Evol Bioinform Online. 2016 Dec 18;12:313-322. doi: 10.4137/EBO.S40877. eCollection 2016.
Homology detection has evolved over the time from heavy algorithms based on dynamic programming approaches to lightweight alternatives based on different heuristic models. However, the main problem with these algorithms is that they use complex statistical models, which makes it difficult to achieve a relevant speedup and find exact matches with the original results. Thus, their acceleration is essential. The aim of this article was to prefilter a sequence database. To make this work, we have implemented a groundbreaking heuristic model based on NVIDIA's graphics processing units (GPUs) and multicore processors. Depending on the sensitivity settings, this makes it possible to quickly reduce the sequence database by factors between 50% and 95%, while rejecting no significant sequences. Furthermore, this prefiltering application can be used together with multiple homology detection algorithms as a part of a next-generation sequencing system. Extensive performance and accuracy tests have been carried out in the Spanish National Centre for Biotechnology (NCB). The results show that GPU hardware can accelerate the execution times of former homology detection applications, such as National Centre for Biotechnology Information (NCBI), Basic Local Alignment Search Tool for Proteins (BLASTP), up to a factor of 4.

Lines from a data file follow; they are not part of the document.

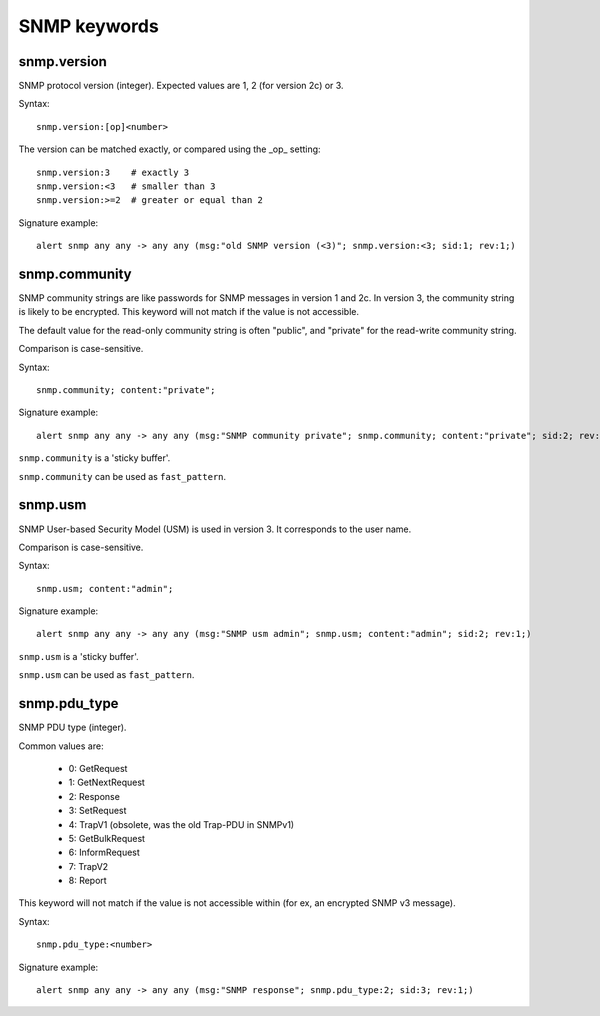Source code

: SNMP keywords
=============

snmp.version
------------

SNMP protocol version (integer). Expected values are 1, 2 (for version 2c) or 3.

Syntax::

 snmp.version:[op]<number>

The version can be matched exactly, or compared using the _op_ setting::

 snmp.version:3    # exactly 3
 snmp.version:<3   # smaller than 3
 snmp.version:>=2  # greater or equal than 2

Signature example::

 alert snmp any any -> any any (msg:"old SNMP version (<3)"; snmp.version:<3; sid:1; rev:1;)

snmp.community
--------------

SNMP community strings are like passwords for SNMP messages in version 1 and 2c.
In version 3, the community string is likely to be encrypted. This keyword will not
match if the value is not accessible.

The default value for the read-only community string is often "public", and
"private" for the read-write community string.

Comparison is case-sensitive.

Syntax::

 snmp.community; content:"private";

Signature example::

 alert snmp any any -> any any (msg:"SNMP community private"; snmp.community; content:"private"; sid:2; rev:1;)

``snmp.community`` is a 'sticky buffer'.

``snmp.community`` can be used as ``fast_pattern``.

snmp.usm
--------

SNMP User-based Security Model (USM) is used in version 3.
It corresponds to the user name.

Comparison is case-sensitive.

Syntax::

 snmp.usm; content:"admin";

Signature example::

 alert snmp any any -> any any (msg:"SNMP usm admin"; snmp.usm; content:"admin"; sid:2; rev:1;)

``snmp.usm`` is a 'sticky buffer'.

``snmp.usm`` can be used as ``fast_pattern``.

snmp.pdu_type
-------------

SNMP PDU type (integer).

Common values are:

 - 0: GetRequest
 - 1: GetNextRequest
 - 2: Response
 - 3: SetRequest
 - 4: TrapV1 (obsolete, was the old Trap-PDU in SNMPv1)
 - 5: GetBulkRequest
 - 6: InformRequest
 - 7: TrapV2
 - 8: Report

This keyword will not match if the value is not accessible within (for ex, an encrypted
SNMP v3 message).


Syntax::

 snmp.pdu_type:<number>

Signature example::

 alert snmp any any -> any any (msg:"SNMP response"; snmp.pdu_type:2; sid:3; rev:1;)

同源性检测随着时间的推移,已经从基于动态规划方法的复杂算法发展到基于不同启发式模型的轻量级替代方法。然而,这些算法的主要问题在于它们使用复杂的统计模型,这使得难以实现显著的加速,也难以找到与原始结果完全匹配的结果。因此,对它们进行加速至关重要。本文的目的是对序列数据库进行预过滤。为实现这一目标,我们基于英伟达的图形处理单元(GPU)和多核处理器实现了一种开创性的启发式模型。根据灵敏度设置,这使得能够快速将序列数据库减少50%至95%,同时不会遗漏任何重要序列。此外,这种预过滤应用程序可与多种同源性检测算法一起作为下一代测序系统的一部分使用。西班牙国家生物技术中心(NCB)已进行了广泛的性能和准确性测试。结果表明,GPU硬件可将诸如美国国立生物技术信息中心(NCBI)、蛋白质基本局部比对搜索工具(BLASTP)等先前同源性检测应用程序的执行时间加速4倍。